The delicate situation of US-Japan trade negotiationsMeanwhile, U.S. President Donald Trump unexpectedly negotiated directly with a Japanese trade delegation in Washington on Wednesday over a series of tariffs he has imposed on global imports, saying "significant progress" had been made. Japan was one of the first countries to formally launch negotiations, an early test of whether Washington is willing to back down on tariffs.
Japanese officials are seeking a deal to avoid higher tariffs that Trump has threatened to impose on U.S. trading partners. In Wednesday‘s talks, Trump’s negotiator was Ryomasa Akasawa, an ally of Prime Minister Shigeru Ishiba and a relatively junior economic revitalization minister.
Tokyo did not expect Trump to participate in what it viewed as a preliminary fact-finding visit and had been hoping to limit discussions to trade and investment matters, according to sources familiar with Tokyos plans.
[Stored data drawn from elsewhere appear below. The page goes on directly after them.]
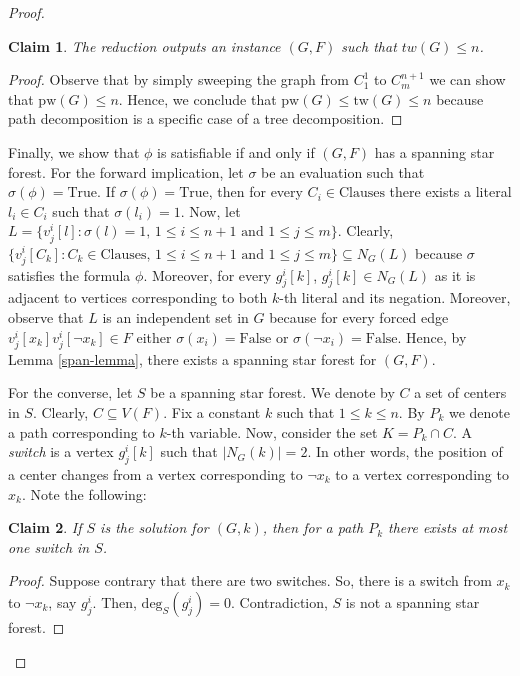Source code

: \documentclass[en]{pracamgr}
\newtheorem{claim}{Claim}
\theoremstyle{definition}
\newcommand{\degree}[2]{\textrm{deg}_{#1}(#2)}
\newcommand{\true}{\textrm{True}}
\newcommand{\false}{\textrm{False}}
\begin{document}
\begin{proof}
	\begin{claim}
		The reduction outputs an instance $(G,F)$ such that $tw(G) \leq n$.
	\end{claim}

	\begin{proof}
		Observe that by simply sweeping the graph from $C^1_1$ to $C^{n+1}_m$ we can show that $\textrm{pw}(G) \leq n$. Hence, we conclude that $\textrm{pw}(G) \leq \textrm{tw}(G) \leq n$ because path decomposition is a specific case of a tree decomposition.
	\end{proof}
	
	Finally, we show that $\phi$ is satisfiable if and only if $(G,F)$ has a spanning star forest. For the forward implication, let $\sigma$ be an evaluation such that $\sigma(\phi)=\true$. If $\sigma(\phi)=\textrm{True}$, then for every $C_i \in \textrm{Clauses}$ there exists a literal $l_i \in C_i$ such that $\sigma(l_i)=1$. Now, let $L = \{v^i_j[l]: \sigma(l)=1\text{, } 1 \leq i \leq n+1 \text{ and } 1 \leq j \leq m\}$. Clearly, $\{v^i_j[C_k]: C_k \in \textrm{Clauses} \text{, } 1 \leq i \leq n+1 \text{ and } 1 \leq j \leq m\} \subseteq N_G(L)$ because $\sigma$ satisfies the formula $\phi$. Moreover, for every $g^i_j[k]$, $g^i_j[k] \in N_G(L)$ as it is adjacent to vertices corresponding to both $k$-th literal and its negation. Moreover, observe that $L$ is an independent set in $G$ because for every forced edge $v^i_j[x_k]v^i_j[\neg x_k] \in F$ either $\sigma(x_i)=\false$ or $\sigma(\neg x_i)=\false$. Hence, by Lemma \ref{span-lemma}, there exists a spanning star forest for $(G,F)$.
	
	For the converse, let $S$ be a spanning star forest. We denote by $C$ a set of centers in $S$. Clearly, $C \subseteq V(F)$. Fix a constant $k$ such that $1 \leq k \leq n$. By $P_k$ we denote a path corresponding to $k$-th variable. Now, consider the set $K = P_k \cap C$. A \textit{switch} is a vertex $g^i_j[k]$ such that $|N_G(k)|=2$. In other words, the position of a center changes from a vertex corresponding to $\neg x_k$ to a vertex corresponding to $x_k$. Note the following:
	
	\begin{claim}
		If $S$ is the solution for $(G,k)$, then for a path $P_k$ there exists at most one switch in $S$.
	\end{claim}

	\begin{proof}
		Suppose contrary that there are two switches. So, there is a switch from $x_k$ to $\neg x_k$, say $g^i_j$. Then, $\degree{S}{g^i_j}=0$. Contradiction, $S$ is not a spanning star forest.
	\end{proof}


\end{proof}
\end{document}
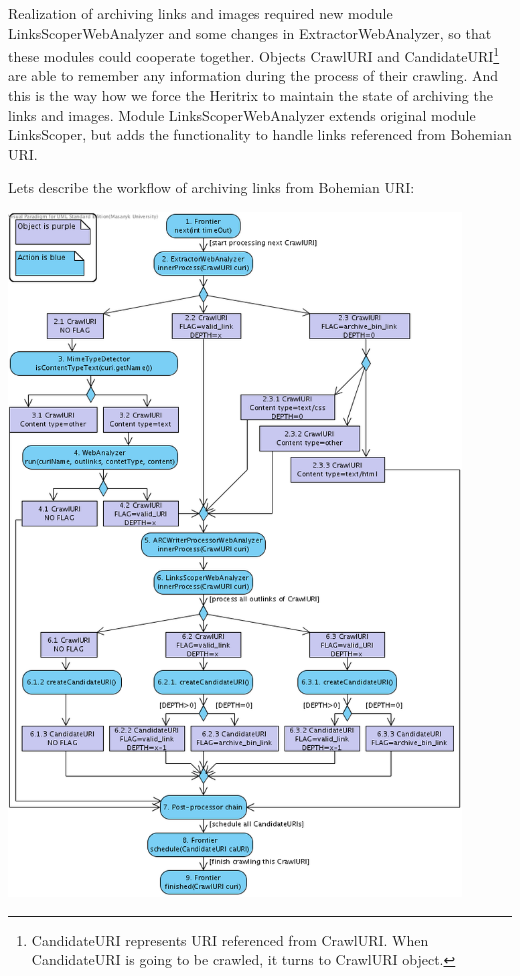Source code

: \documentclass[11pt,a4paper]{article}
\begin{document}
Realization of archiving links and images required new module Links\-ScoperWebAnalyzer and some changes in ExtractorWebAnalyzer, so that these modules could cooperate together. Objects CrawlURI and CandidateURI\footnote{CandidateURI represents URI referenced from CrawlURI. When CandidateURI is going to be crawled, it turns to CrawlURI object.} are able to remember any information during the process of their crawling. And this is the way how we force the Heritrix to maintain the state of archiving the links and images. Module LinksScoperWebAnalyzer extends original module LinksScoper, but adds the functionality to handle links referenced from Bohemian URI.

Lets describe the workflow of archiving links from Bohemian URI:

\begin{center}
\includegraphics[width=120mm]{archiveLinks.png}
\end{center}
\end{document}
Speaking to reporters after the meeting, Akazawa gave few details of the discussions but said the two sides had agreed to hold a second meeting later this month and that Trump said reaching a deal with Japan was a “top priority.”
Japan hopes to reach the best solution that is most beneficial to both countries as soon as possible, and strongly calls for the removal of tariff measures against Japan. Akazawa revealed that there was no discussion on exchange rate issues, and the discussion on automobile tariffs will continue. He believes that the United States also hopes to reach an agreement within 90 days. He also emphasized that the exchange rate situation is determined by fundamentals, and Japan did not manipulate the foreign exchange market to depreciate the yen.
U.S. Treasury Secretary Scott Bessant and Commerce Secretary Howard Lutnick, along with other officials, also attended the meeting. Bessant said more than 75 trading partners have requested talks with Washington since Trump announced sweeping tariffs on dozens of them earlier this month, so whoever negotiates first will have a "first-mover advantage." He said Japan, a military ally, would likely be given priority.
At present, the global economy is facing complex challenges. The ECB's interest rate cut decision and the US-Japan trade negotiations reflect the difficult choices that countries are making in dealing with global tariff tensions and uncertainties. In the future, the direction of the global economy will depend on how policymakers in various countries find a balance in this turbulent period to achieve stable economic growth.
During this process, the market will continue to pay attention to the monetary policy adjustments of central banks and the progress of international trade negotiations to assess the risks and opportunities of the global economy. At the same time, governments also need to strengthen cooperation and jointly deal with global trade and tariff issues to avoid further economic recession.